PASSAGE FOR REVIEW:

Content starts

Imagine Your Business Becoming Something That Makes You Say, “Now That’s Cool.”

Most small businesses don’t fail because the owner isn’t passionate or hardworking. They fail because they’ve chosen an industry that isn’t evergreen, and in Australia, where only 51% of businesses survive beyond four years, the wrong industry choice can be fatal. They fail because everything depends on the owner showing up every day, with no systems in place to cushion the fallout. They fail because the owner is still doing employee work instead of building a business. They fail because the systems aren’t built, the revenue isn’t predictable, the team isn’t empowered, and the business never becomes more than the person running it. You can work yourself to exhaustion and still stay stuck in the same place, because effort without leverage doesn’t create freedom. If your business only works when you do, you don’t own a business at all, you own a cycle of survival and hope.

So let’s flip the question. Instead of “Why do businesses fail?” ask yourself: What would it take in your business for you to say, “Now that would be cool”?

Because that’s where transformation begins. Not in fear, but in possibility.

We’ve dug deep on this one. Let’s dive in.

The Real Difference Between Working In and Working On Your Business

ACTIONcoach founder, Brad Sugars explains that every business owner operates at one of three levels: employee work, manager work, or owner work, and the level you stay in determines your income, your freedom, and your ability to scale. Employee work is trading hours for dollars; you clean a site, you get paid, you complete a task, you get paid. It is honest, but it is linear, with no compounding effect and no leverage. Manager work is where leverage begins, because this is the work of building systems, training people, and improving processes so the work continues without you. You do it once, and the benefit repeats. Owner work is the highest level, where the business becomes an asset that pays you whether you show up or not, because systems, people, and recurring revenue work together to produce long-term results. Most people stay stuck at the employee level because it feels familiar, but the real transformation, the freedom, the scalability, and the wealth only happen when you move into work that multiplies your effort instead of repeating it.

Content ends

Chart interpretation exercises
Content starts

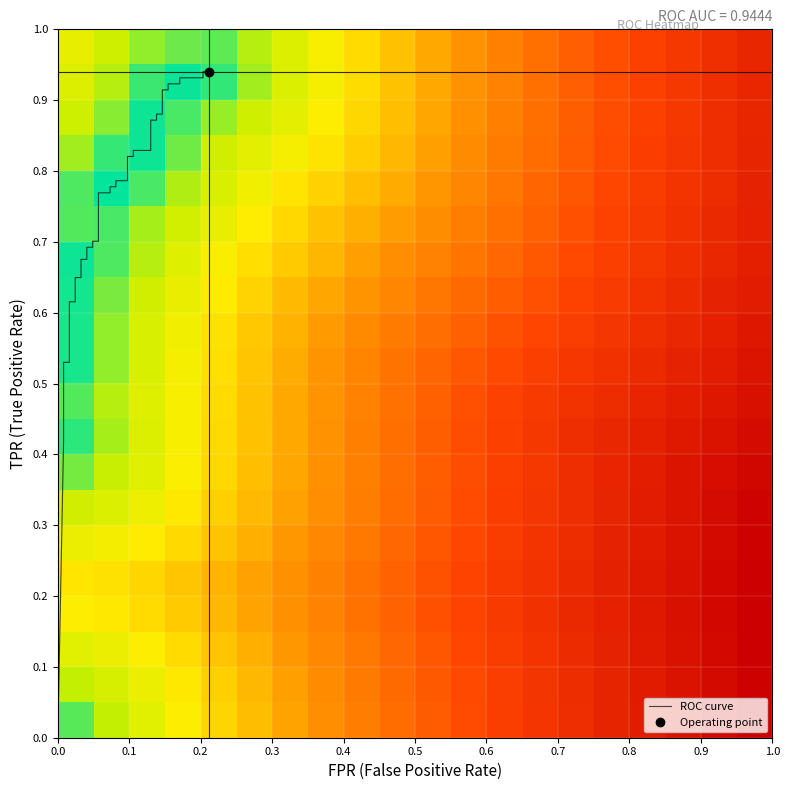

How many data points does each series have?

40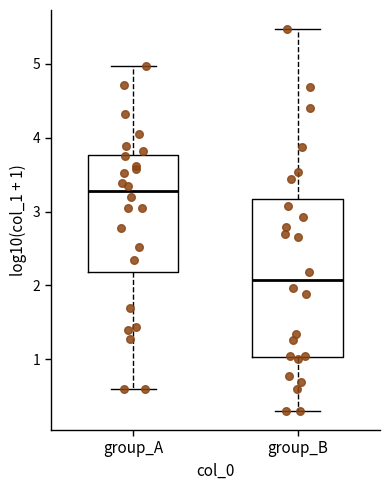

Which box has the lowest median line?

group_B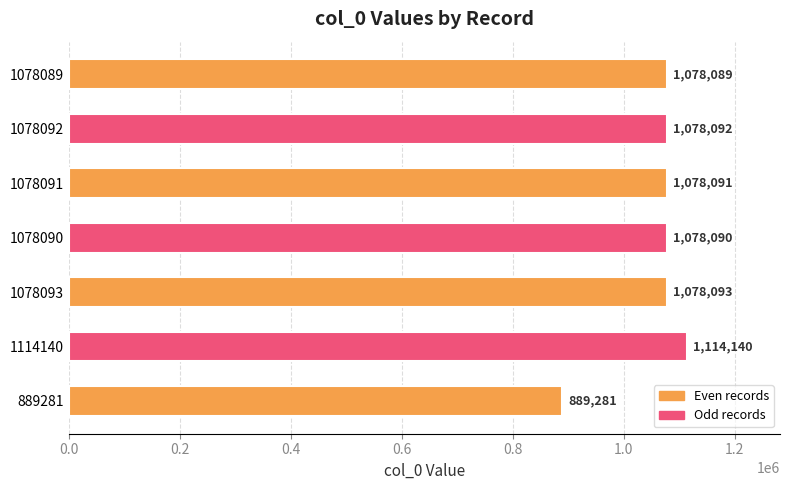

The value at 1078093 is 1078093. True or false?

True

Content ends

EXERCISES TO COMPLETE:
1 - From the small-business passage, quote everything from "So let’s flip" down to "but in possibility.".
2 - Answer these questions using the small-business passage:
(a) What percentage of businesses in Australia survive beyond four years?
(b) Who is named as the founder of ACTIONcoach?
(c) What are the three levels at which every business owner operates?

ANSWERS IN ORDER:
1 -
So let’s flip the question. Instead of “Why do businesses fail?” ask yourself: What would it take in your business for you to say, “Now that would be cool”?

Because that’s where transformation begins. Not in fear, but in possibility.

2 -
(a) 51%
(b) Brad Sugars
(c) Employee work, manager work, and owner work